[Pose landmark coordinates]
--------------------------------
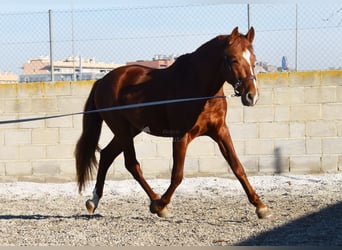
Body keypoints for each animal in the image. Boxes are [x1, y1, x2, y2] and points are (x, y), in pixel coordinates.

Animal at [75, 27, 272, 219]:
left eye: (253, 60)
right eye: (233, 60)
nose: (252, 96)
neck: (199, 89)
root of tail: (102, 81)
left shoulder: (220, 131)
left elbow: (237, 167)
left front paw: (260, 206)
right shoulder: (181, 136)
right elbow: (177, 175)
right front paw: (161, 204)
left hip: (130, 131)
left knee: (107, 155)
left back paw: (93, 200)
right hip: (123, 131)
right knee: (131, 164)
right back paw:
--------------------------------
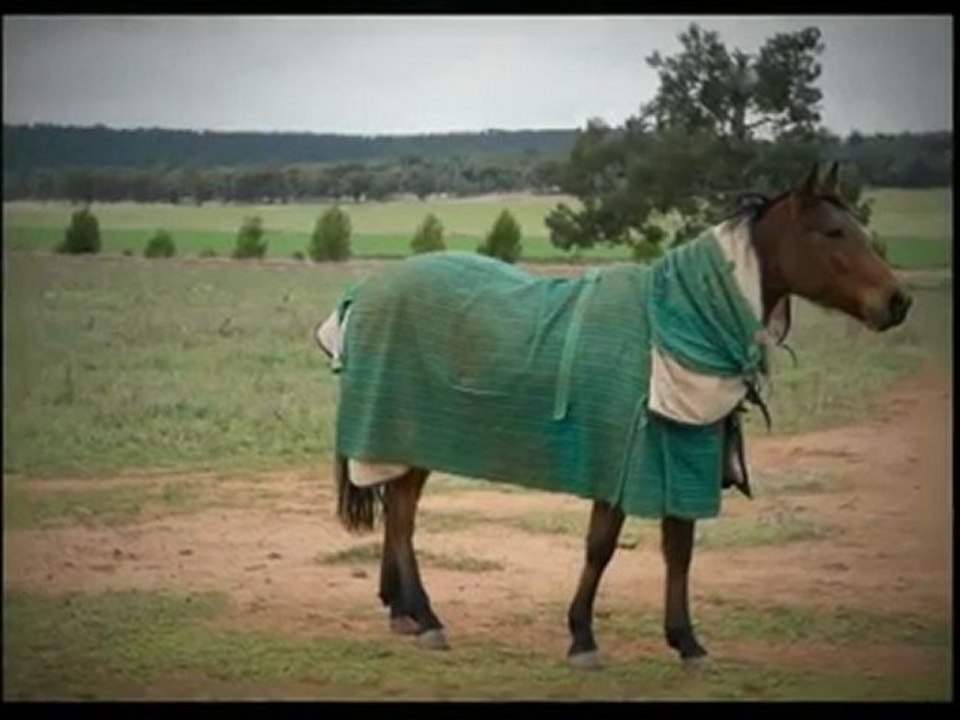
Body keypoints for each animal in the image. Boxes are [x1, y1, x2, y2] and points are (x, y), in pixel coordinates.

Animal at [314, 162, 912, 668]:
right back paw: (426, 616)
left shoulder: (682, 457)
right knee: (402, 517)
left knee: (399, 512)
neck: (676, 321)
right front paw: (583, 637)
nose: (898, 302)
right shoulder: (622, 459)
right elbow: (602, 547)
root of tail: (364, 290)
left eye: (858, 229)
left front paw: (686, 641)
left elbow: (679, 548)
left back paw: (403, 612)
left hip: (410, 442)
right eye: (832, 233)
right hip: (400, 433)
--------------------------------
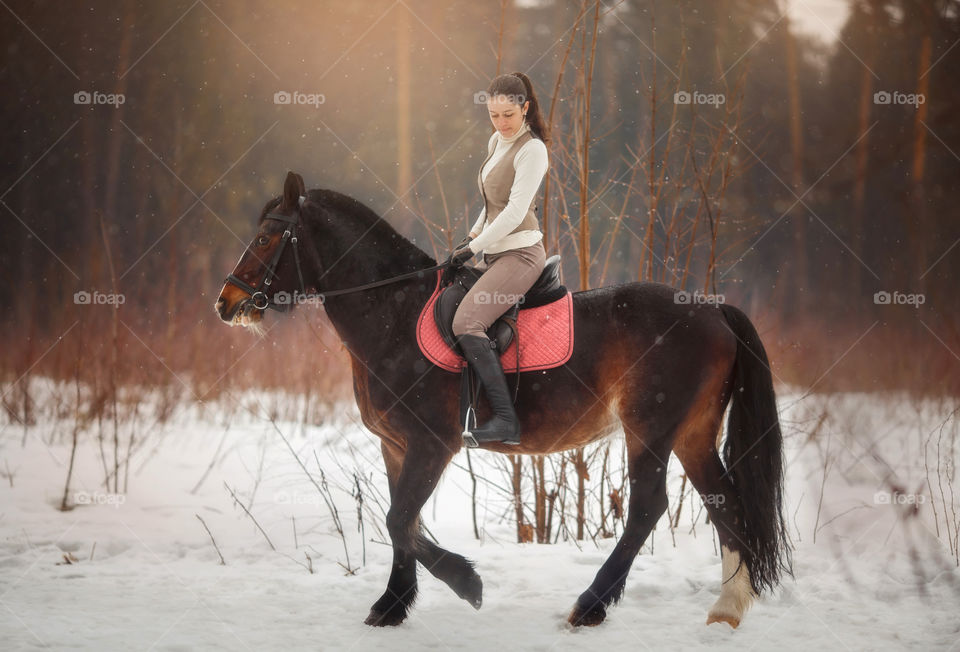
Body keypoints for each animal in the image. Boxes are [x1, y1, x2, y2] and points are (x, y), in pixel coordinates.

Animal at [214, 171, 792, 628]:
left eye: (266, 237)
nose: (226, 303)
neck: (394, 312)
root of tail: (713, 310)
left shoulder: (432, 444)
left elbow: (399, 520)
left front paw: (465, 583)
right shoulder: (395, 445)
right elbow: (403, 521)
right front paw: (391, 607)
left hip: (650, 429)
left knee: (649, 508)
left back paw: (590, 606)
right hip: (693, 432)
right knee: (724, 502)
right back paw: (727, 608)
--------------------------------
## Requirement
If a line above contains the word "front", list it.

## Result
left front paw: (260, 206)
right front paw: (161, 204)
right front paw: (583, 637)
left front paw: (686, 641)
left front paw: (465, 583)
right front paw: (391, 607)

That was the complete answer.